I’m just me, navigating a difficult existence and trying to find answers and if an answer seems to work for me, I’ll pass it along. It has frightened me in the past, in such group settings, that the leaders often hold some foregone conclusions and then work backwards from those conclusions, looking in the group for examples. To me, I don’t think we have all the answers yet regarding either the roots of violence, the solutions to stopping violence, or on recovery either. I found that some of the accepted “wisdom” didn’t work for me and could actually be damaging or limiting to me. I’m interested in what works, not what tops the best seller list.

Another trap is the feeling that if I share too much information people judge all my ideas and actions subsequently on the basis of that information. I’m not sure what to say on that one. I don’t want to put myself in a position where people have a reason to think less of me and dismiss my ideas. But I also don’t want to hide a huge part of my experience because I’m afraid of ignorance. I have personally had some negative experiences in that regard, where people have claimed that I’m “single issue” because of my background, or that I’m so emotional on topics of violence that I can’t hold a rational view. But there’s a more insidious thing where someone can be very sympathetic, but the stereotype they hold in their mind of what a victim is, makes them underestimate my abilities and input in the future.
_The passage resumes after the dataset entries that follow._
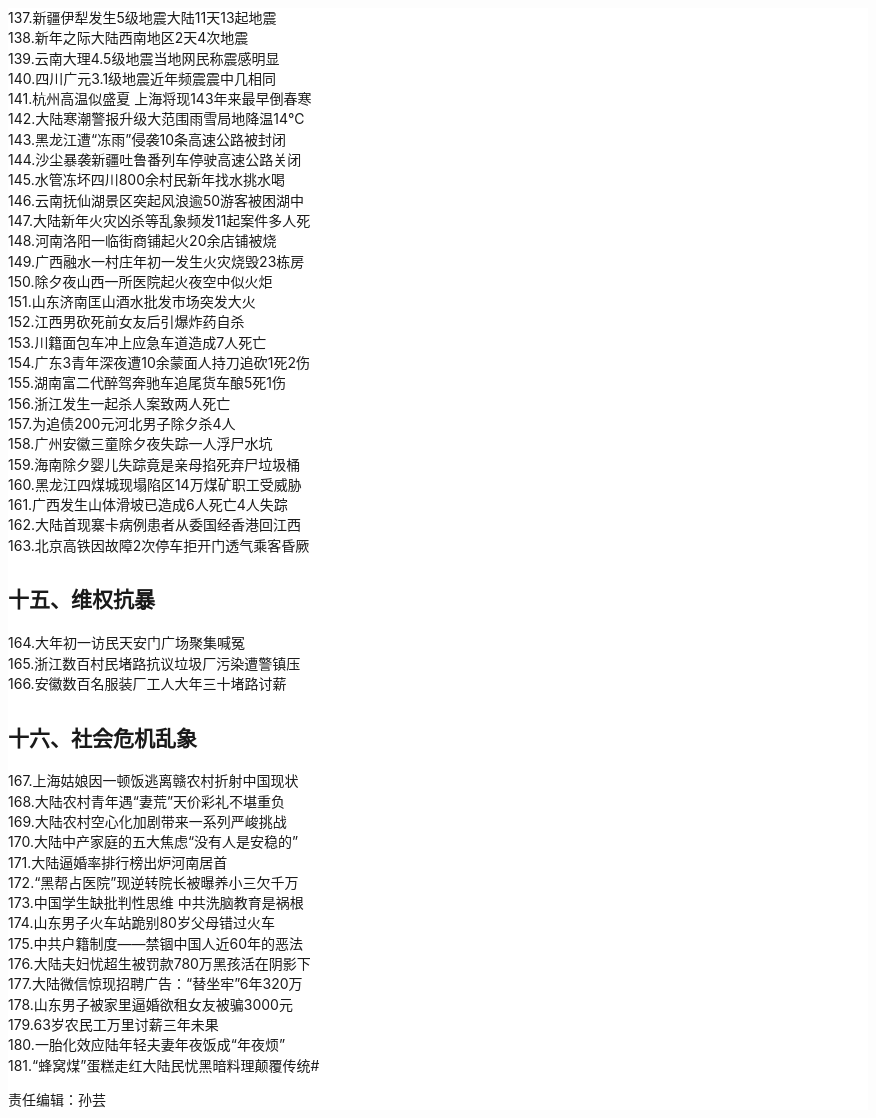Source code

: <p>137.<ahref="https://github.com/19920513/djy/blob/master/gb/16/2/11/n4638217.md#1"target=_blank>新疆伊犁发生5级地震大陆11天13起地震</a><br />138.<ahref="https://github.com/19920513/djy/blob/master/gb/16/2/10/n4637141.md#1"target=_blank>新年之际大陆西南地区2天4次地震</a><br />139.<ahref="https://github.com/19920513/djy/blob/master/gb/16/2/8/n4636409.md#1"target=_blank>云南大理4.5级地震当地网民称震感明显</a><br />140.<ahref="https://github.com/19920513/djy/blob/master/gb/16/2/8/n4635855.md#1"target=_blank>四川广元3.1级地震近年频震震中几相同</a><br />141.<ahref="https://github.com/19920513/djy/blob/master/gb/16/2/13/n4639326.md#1"target=_blank>杭州高温似盛夏 上海将现143年来最早倒春寒</a><br />142.<ahref="https://github.com/19920513/djy/blob/master/gb/16/2/12/n4638796.md#1"target=_blank>大陆寒潮警报升级大范围雨雪局地降温14℃</a><br />143.<ahref="https://github.com/19920513/djy/blob/master/gb/16/2/12/n4638748.md#1"target=_blank>黑龙江遭“冻雨”侵袭10条高速公路被封闭</a><br />144.<ahref="https://github.com/19920513/djy/blob/master/gb/16/2/12/n4638264.md#1"target=_blank>沙尘暴袭新疆吐鲁番列车停驶高速公路关闭</a><br />145.<ahref="https://github.com/19920513/djy/blob/master/gb/16/2/12/n4638588.md#1"target=_blank>水管冻坏四川800余村民新年找水挑水喝</a><br />146.<ahref="https://github.com/19920513/djy/blob/master/gb/16/2/13/n4638845.md#1"target=_blank>云南抚仙湖景区突起风浪逾50游客被困湖中</a><br />147.<ahref="https://github.com/19920513/djy/blob/master/gb/16/2/11/n4637710.md#1"target=_blank>大陆新年火灾凶杀等乱象频发11起案件多人死</a><br />148.<ahref="https://github.com/19920513/djy/blob/master/gb/16/2/8/n4636444.md#1"target=_blank>河南洛阳一临街商铺起火20余店铺被烧</a><br />149.<ahref="https://github.com/19920513/djy/blob/master/gb/16/2/8/n4636145.md#1"target=_blank>广西融水一村庄年初一发生火灾烧毁23栋房</a><br />150.<ahref="https://github.com/19920513/djy/blob/master/gb/16/2/8/n4635880.md#1"target=_blank>除夕夜山西一所医院起火夜空中似火炬</a><br />151.<ahref="https://github.com/19920513/djy/blob/master/gb/16/2/7/n4635757.md#1"target=_blank>山东济南匡山酒水批发市场突发大火</a><br />152.<ahref="https://github.com/19920513/djy/blob/master/gb/16/2/12/n4638256.md#1"target=_blank>江西男砍死前女友后引爆炸药自杀</a><br />153.<ahref="https://github.com/19920513/djy/blob/master/gb/16/2/11/n4637758.md#1"target=_blank>川籍面包车冲上应急车道造成7人死亡</a><br />154.<ahref="https://github.com/19920513/djy/blob/master/gb/16/2/12/n4638802.md#1"target=_blank>广东3青年深夜遭10余蒙面人持刀追砍1死2伤</a><br />155.<ahref="https://github.com/19920513/djy/blob/master/gb/16/2/13/n4638843.md#1"target=_blank>湖南富二代醉驾奔驰车追尾货车酿5死1伤</a><br />156.<ahref="https://github.com/19920513/djy/blob/master/gb/16/2/10/n4637595.md#1"target=_blank>浙江发生一起杀人案致两人死亡</a><br />157.<ahref="https://github.com/19920513/djy/blob/master/gb/16/2/10/n4637461.md#1"target=_blank>为追债200元河北男子除夕杀4人</a><br />158.<ahref="https://github.com/19920513/djy/blob/master/gb/16/2/10/n4637179.md#1"target=_blank>广州安徽三童除夕夜失踪一人浮尸水坑</a><br />159.<ahref="https://github.com/19920513/djy/blob/master/gb/16/2/10/n4637161.md#1"target=_blank>海南除夕婴儿失踪竟是亲母掐死弃尸垃圾桶</a><br />160.<ahref="https://github.com/19920513/djy/blob/master/gb/16/2/11/n4637744.md#1"target=_blank>黑龙江四煤城现塌陷区14万煤矿职工受威胁</a><br />161.<ahref="https://github.com/19920513/djy/blob/master/gb/16/2/8/n4636044.md#1"target=_blank>广西发生山体滑坡已造成6人死亡4人失踪</a><br />162.<ahref="https://github.com/19920513/djy/blob/master/gb/16/2/10/n4637172.md#1"target=_blank>大陆首现寨卡病例患者从委国经香港回江西</a><br />163.<ahref="https://github.com/19920513/djy/blob/master/gb/16/2/9/n4636615.md#1"target=_blank>北京高铁因故障2次停车拒开门透气乘客昏厥</a></p>
<p><h2>十五、维权抗暴</h2>
<p>164.<ahref="https://github.com/19920513/djy/blob/master/gb/16/2/9/n4636832.md#1"target=_blank>大年初一访民天安门广场聚集喊冤</a><br />165.<ahref="https://github.com/19920513/djy/blob/master/gb/16/2/11/n4638043.md#1"target=_blank>浙江数百村民堵路抗议垃圾厂污染遭警镇压</a><br />166.<ahref="https://github.com/19920513/djy/blob/master/gb/16/2/8/n4636295.md#1"target=_blank>安徽数百名服装厂工人大年三十堵路讨薪</a></p>
<p><h2>十六、社会危机乱象</h2>
<p>167.<ahref="https://github.com/19920513/djy/blob/master/gb/16/2/13/n4638866.md#1"target=_blank>上海姑娘因一顿饭逃离赣农村折射中国现状</a><br />168.<ahref="https://github.com/19920513/djy/blob/master/gb/16/2/13/n4638857.md#1"target=_blank>大陆农村青年遇“妻荒”天价彩礼不堪重负</a><br />169.<ahref="https://github.com/19920513/djy/blob/master/gb/16/2/10/n4637156.md#1"target=_blank>大陆农村空心化加剧带来一系列严峻挑战</a><br />170.<ahref="https://github.com/19920513/djy/blob/master/gb/16/2/13/n4638868.md#1"target=_blank>大陆中产家庭的五大焦虑“没有人是安稳的”</a><br />171.<ahref="https://github.com/19920513/djy/blob/master/gb/16/2/12/n4638299.md#1"target=_blank>大陆逼婚率排行榜出炉河南居首</a><br />172.<ahref="https://github.com/19920513/djy/blob/master/gb/16/2/11/n4637946.md#1"target=_blank>“黑帮占医院”现逆转院长被曝养小三欠千万</a><br />173.<ahref="https://github.com/19920513/djy/blob/master/gb/16/2/11/n4637736.md#1"target=_blank>中国学生缺批判性思维 中共洗脑教育是祸根</a><br />174.<ahref="https://github.com/19920513/djy/blob/master/gb/16/2/11/n4637729.md#1"target=_blank>山东男子火车站跪别80岁父母错过火车</a><br />175.<ahref="https://github.com/19920513/djy/blob/master/gb/16/2/10/n4637157.md#1"target=_blank>中共户籍制度——禁锢中国人近60年的恶法</a><br />176.<ahref="https://github.com/19920513/djy/blob/master/gb/16/2/9/n4636531.md#1"target=_blank>大陆夫妇忧超生被罚款780万黑孩活在阴影下</a><br />177.<ahref="https://github.com/19920513/djy/blob/master/gb/16/2/10/n4637682.md#1"target=_blank>大陆微信惊现招聘广告：“替坐牢”6年320万</a><br />178.<ahref="https://github.com/19920513/djy/blob/master/gb/16/2/8/n4636097.md#1"target=_blank>山东男子被家里逼婚欲租女友被骗3000元</a><br />179.<ahref="https://github.com/19920513/djy/blob/master/gb/16/2/8/n4635868.md#1"target=_blank>63岁农民工万里讨薪三年未果</a><br />180.<ahref="https://github.com/19920513/djy/blob/master/gb/16/2/8/n4635853.md#1"target=_blank>一胎化效应陆年轻夫妻年夜饭成“年夜烦”</a><br />181.<ahref="https://github.com/19920513/djy/blob/master/gb/16/2/12/n4638575.md#1"target=_blank>“蜂窝煤”蛋糕走红大陆民忧黑暗料理颠覆传统</a>#</p>
<p>责任编辑：孙芸</p>
	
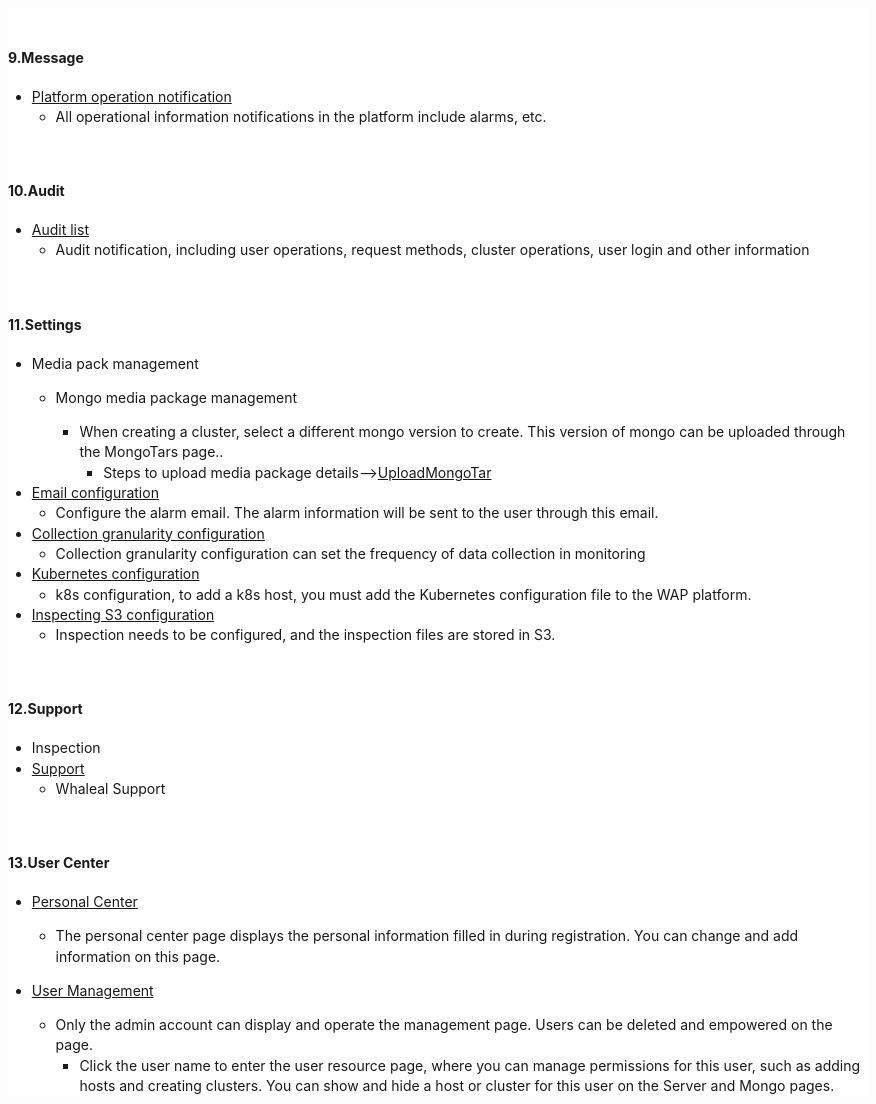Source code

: <br>

#### 9.Message

* [Platform operation notification](../02-Usage/Message.md)
  * All operational information notifications in the platform include alarms, etc.

<br>

#### 10.Audit

* [Audit list](../02-Usage/Audit.md)
  * Audit notification, including user operations, request methods, cluster operations, user login and other information

<br>

#### 11.Settings

* Media pack management
  * Mongo media package management

    - When creating a cluster, select a different mongo version to create. This version of mongo can be uploaded through the MongoTars page..
      - Steps to upload media package details-->[UploadMongoTar](../02-Usage/Settings/UploadMongoDBTARfile.md)
* [Email configuration](../02-Usage/Settings/Emailconfiguration.md)
  * Configure the alarm email. The alarm information will be sent to the user through this email.
* [Collection granularity configuration](../02-Usage/Settings/Collectiongranularityconfiguration.md)
  * Collection granularity configuration can set the frequency of data collection in monitoring
* [Kubernetes configuration](../02-Usage/Settings/Kubernetesconfiguration.md)
  * k8s configuration, to add a k8s host, you must add the Kubernetes configuration file to the WAP platform.
* [Inspecting S3 configuration](../02-Usage/Settings/InspectingS3configuration.md)
  * Inspection needs to be configured, and the inspection files are stored in S3.

<br>

#### 12.Support

* Inspection
* [Support](https://support.whaleal.com/)
  * Whaleal Support

<br>


####  13.User Center

- [Personal Center](../02-Usage/Account/AccountCenter.md)
  - The personal center page displays the personal information filled in during registration. You can change and add information on this page.
  
- [User Management](../02-Usage/Account/Users.md)
  - Only the admin account can display and operate the management page. Users can be deleted and empowered on the page.
    - Click the user name to enter the user resource page, where you can manage permissions for this user, such as adding hosts and creating clusters. You can show and hide a host or cluster for this user on the Server and Mongo pages.
  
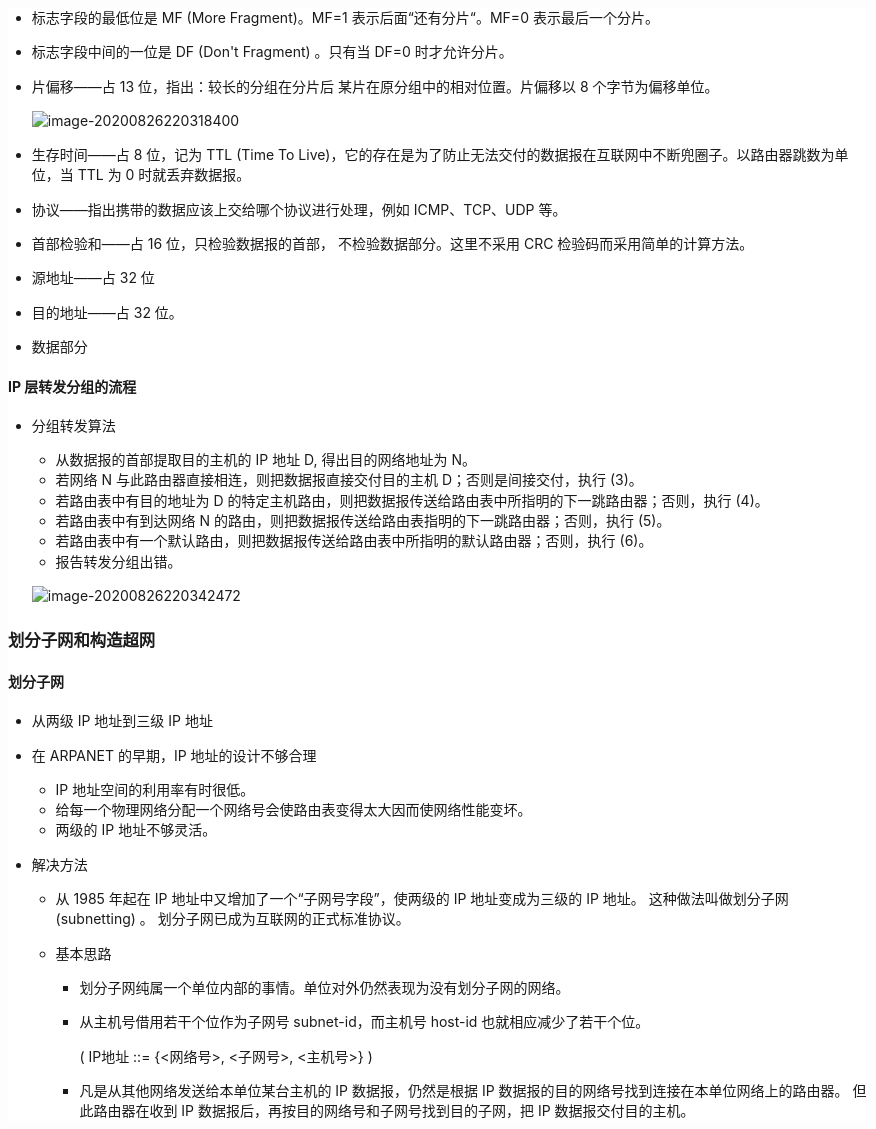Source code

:   - 标志字段的最低位是 MF (More Fragment)。MF=1 表示后面“还有分片“。MF=0 表示最后一个分片。
  - 标志字段中间的一位是 DF (Don't Fragment) 。只有当 DF=0 时才允许分片。

- 片偏移——占 13 位，指出：较长的分组在分片后
  某片在原分组中的相对位置。片偏移以 8 个字节为偏移单位。

  ![image-20200826220318400](/images/Computer-Network.assets/image-20200826220318400.png)

- 生存时间——占 8 位，记为 TTL (Time To Live)，它的存在是为了防止无法交付的数据报在互联网中不断兜圈子。以路由器跳数为单位，当 TTL 为 0 时就丢弃数据报。
- 协议——指出携带的数据应该上交给哪个协议进行处理，例如 ICMP、TCP、UDP 等。
- 首部检验和——占 16 位，只检验数据报的首部，
  不检验数据部分。这里不采用 CRC 检验码而采用简单的计算方法。
- 源地址——占 32 位
- 目的地址——占 32 位。

- 数据部分

#### IP 层转发分组的流程

- 分组转发算法

  - 从数据报的首部提取目的主机的 IP 地址 D, 得出目的网络地址为 N。
  - 若网络 N 与此路由器直接相连，则把数据报直接交付目的主机 D；否则是间接交付，执行 (3)。
  - 若路由表中有目的地址为 D 的特定主机路由，则把数据报传送给路由表中所指明的下一跳路由器；否则，执行 (4)。
  - 若路由表中有到达网络 N 的路由，则把数据报传送给路由表指明的下一跳路由器；否则，执行 (5)。
  - 若路由表中有一个默认路由，则把数据报传送给路由表中所指明的默认路由器；否则，执行 (6)。
  - 报告转发分组出错。

  ![image-20200826220342472](/images/Computer-Network.assets/image-20200826220342472.png)

### 划分子网和构造超网

#### 划分子网

- 从两级 IP 地址到三级 IP 地址

- 在 ARPANET 的早期，IP 地址的设计不够合理

  - IP 地址空间的利用率有时很低。
  - 给每一个物理网络分配一个网络号会使路由表变得太大因而使网络性能变坏。
  - 两级的 IP 地址不够灵活。

- 解决方法

  - 从 1985 年起在 IP 地址中又增加了一个“子网号字段”，使两级的 IP 地址变成为三级的 IP 地址。
    这种做法叫做划分子网 (subnetting) 。
    划分子网已成为互联网的正式标准协议。
  - 基本思路

    - 划分子网纯属一个单位内部的事情。单位对外仍然表现为没有划分子网的网络。
    - 从主机号借用若干个位作为子网号 subnet-id，而主机号 host-id 也就相应减少了若干个位。

      \( IP地址 ::= \{<网络号>, <子网号>, <主机号>\} \)

    - 凡是从其他网络发送给本单位某台主机的 IP 数据报，仍然是根据 IP 数据报的目的网络号找到连接在本单位网络上的路由器。
      但此路由器在收到 IP 数据报后，再按目的网络号和子网号找到目的子网，把 IP 数据报交付目的主机。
The stupidest part of this whole thing for me has actually been, after going through therapy, realizing there are a lot of people out there who don’t handle stress, emotions, conflict, etc. very well. In many cases this isn’t a result of abuse or some kind of traumatic injury; it’s more about growing up without ever being taught good cooperative skills for working with others. So when I consider that, it makes it seem all the ludicrous to me that someone could be thought less of for having had a troubled past, as opposed to being judged on ongoing performance. But it’s always a risk to those of us who open up to others.